Cromwell brings life experience

 

Last updated 7/6/2021 at Noon

Sue Stafford

Tanner Cromwell, hired six weeks ago as the new program director at Sisters Park & Recreation District (SPRD), brings to the position some valuable life experience that he isn’t hesitant to reveal.

Cromwell, at 30 years old, has experienced more of life than a number of his peers. While enrolled in college, painkiller use derailed his plans and dropped him into the dark world of addiction. He finally reached out to his parents to let them know he was in trouble and needed help.

After going to treatment at the well-respected Hazelden program in Minnesota, he got sober at age 22. He stayed in Minnesota in a sober-living house, where he was surrounded by positive influences and the support he needed. While there, he volunteered at a community center with Americorps working with pre-kindergartners.

When he left Minnesota, Cromwell returned home to Kent, Washington, and his family and enrolled at Western Washington University (WWU) in Bellingham. He had discovered during his treatment and while working his recovery program that recreating in the out-of-doors was a good way to keep himself on track, so he majored in recreation management at WWU. While he was still a student, one of his professors pointed him in the direction of a job with SSC Contractors, working with 16- to 19-year-old members of the Muckleshoot Indian Tribe building trails on Mount Rainier. After graduation, he worked for the Bellevue Parks Department in Washington leading outdoor trips.

Cromwell hiked South Sister last summer and liked the area, so when he saw the SPRD position advertised online he applied. After being hired, he was fortunate to meet local tiny-home builder Jeff Miller, who agreed to rent him one of his houses that has air conditioning and is a half-block from the Peterson Ridge Trail.

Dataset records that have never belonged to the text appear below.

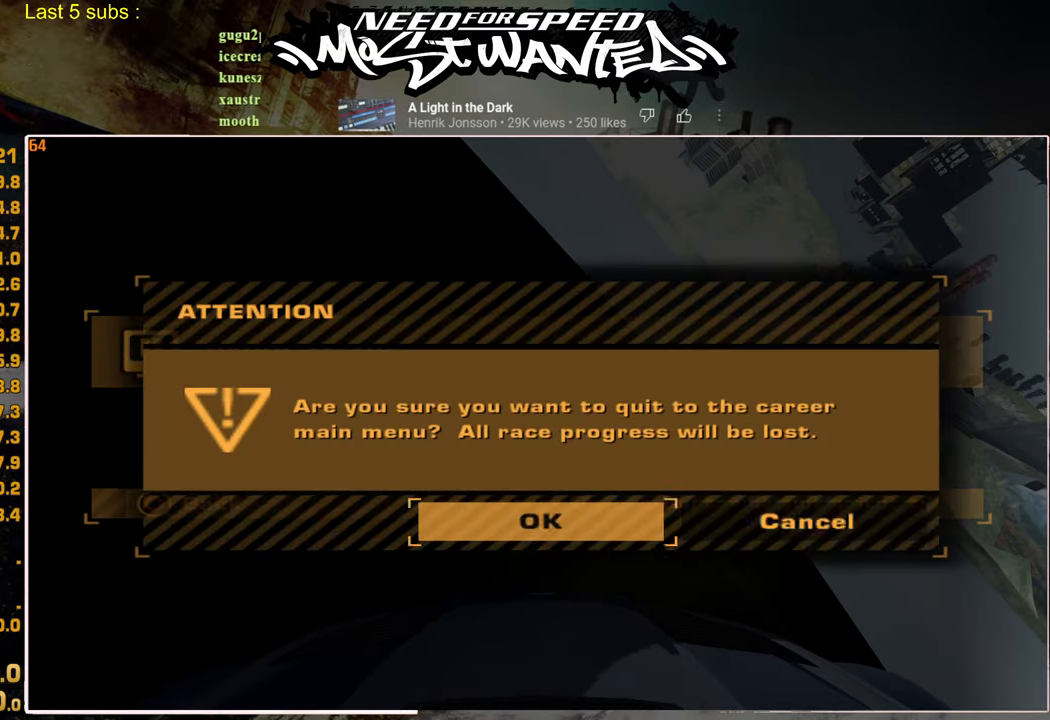
{"buttons": [], "left_stick": "center", "right_stick": "center", "events": [[84, "CROSS", "down"], [134, "DPAD_LEFT", "up"], [184, "CROSS", "up"]]}
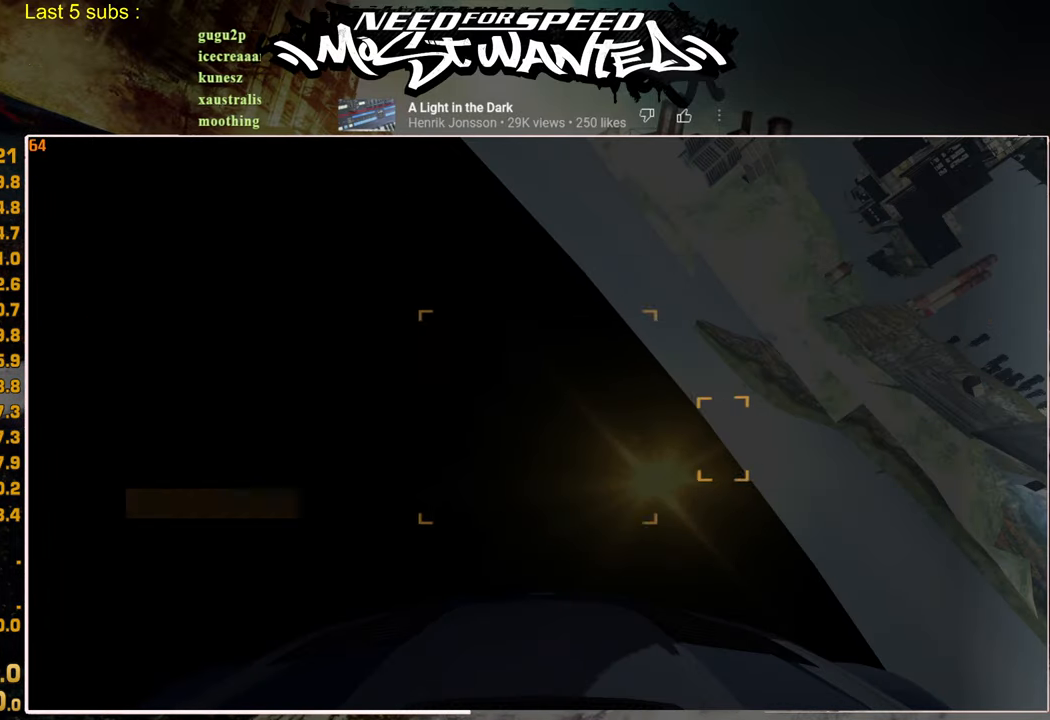
{"buttons": ["CROSS"], "left_stick": "center", "right_stick": "center", "events": [[84, "CROSS", "down"], [200, "CROSS", "up"], [250, "CROSS", "down"], [367, "CROSS", "up"], [450, "CROSS", "down"]]}
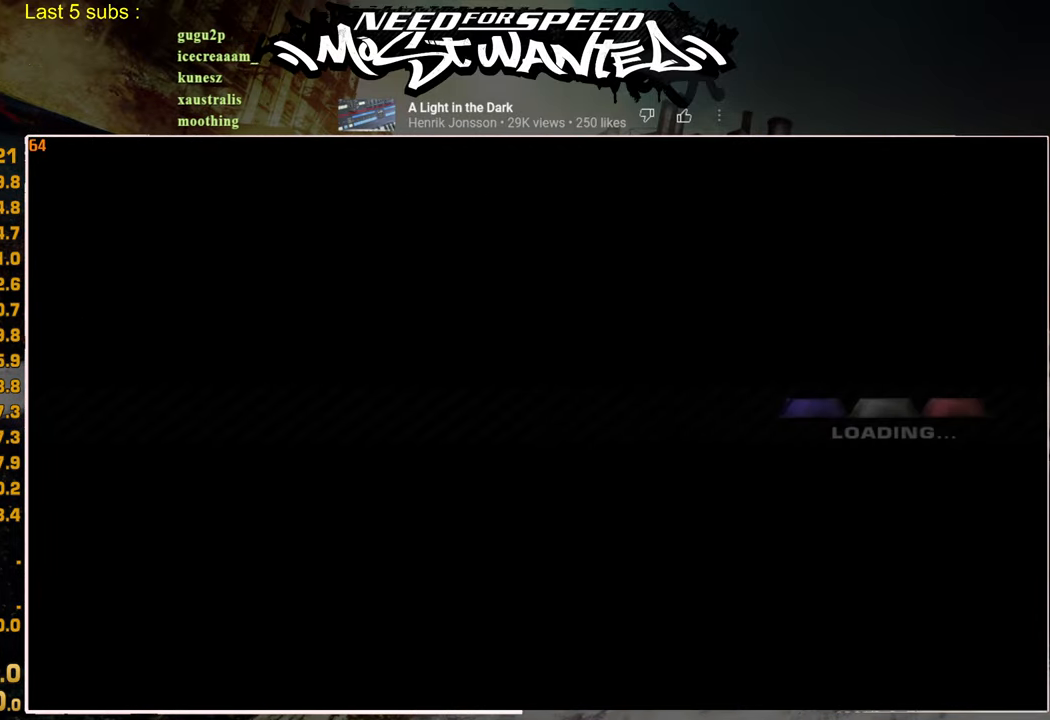
{"buttons": ["CROSS"], "left_stick": "center", "right_stick": "center", "events": [[50, "CROSS", "up"], [117, "CROSS", "down"], [234, "CROSS", "up"], [317, "CROSS", "down"], [417, "CROSS", "up"], [484, "CROSS", "down"]]}
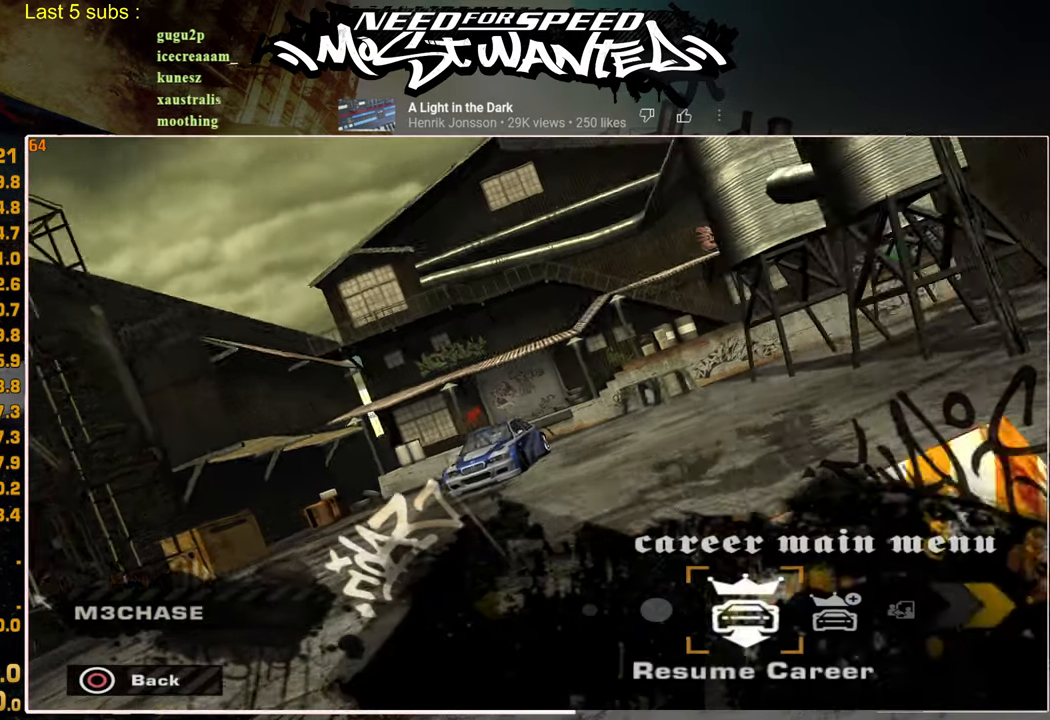
{"buttons": [], "left_stick": "center", "right_stick": "center", "events": [[100, "CROSS", "up"], [150, "CROSS", "down"], [267, "CROSS", "up"], [334, "CROSS", "down"], [434, "CROSS", "up"]]}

His general hopes for his new position include “learning the job, and then being effective and productive, making strong connections with the community, and having a positive impact.” Cromwell has already established a new partnership with the Deschutes Public Library for a trails program this fall for those over 18. Each week the library will provide participants with reading material on some aspect of the outdoors, like wild mushrooms, and then they will take a hike looking for examples of what they read about.

A partnership between SPRD and Sisters Community Church (SCC) has led to a new teen center that will be opening in The Hangar at SCC. The SAGE Room at SPRD will be reactivated with programs for seniors. With the reduction of programs during the COVID-19 pandemic, Cromwell indicated it almost feels like they are starting a new operation.

Cromwell’s engagement with the community has already led to his accepting a position on the board of directors of a new drug-prevention program in Sisters. He is passionate about passing on to others what he has experienced and learned about addiction and recovery. His position at SPRD will afford the opportunity to provide a positive role model for the youth of Sisters.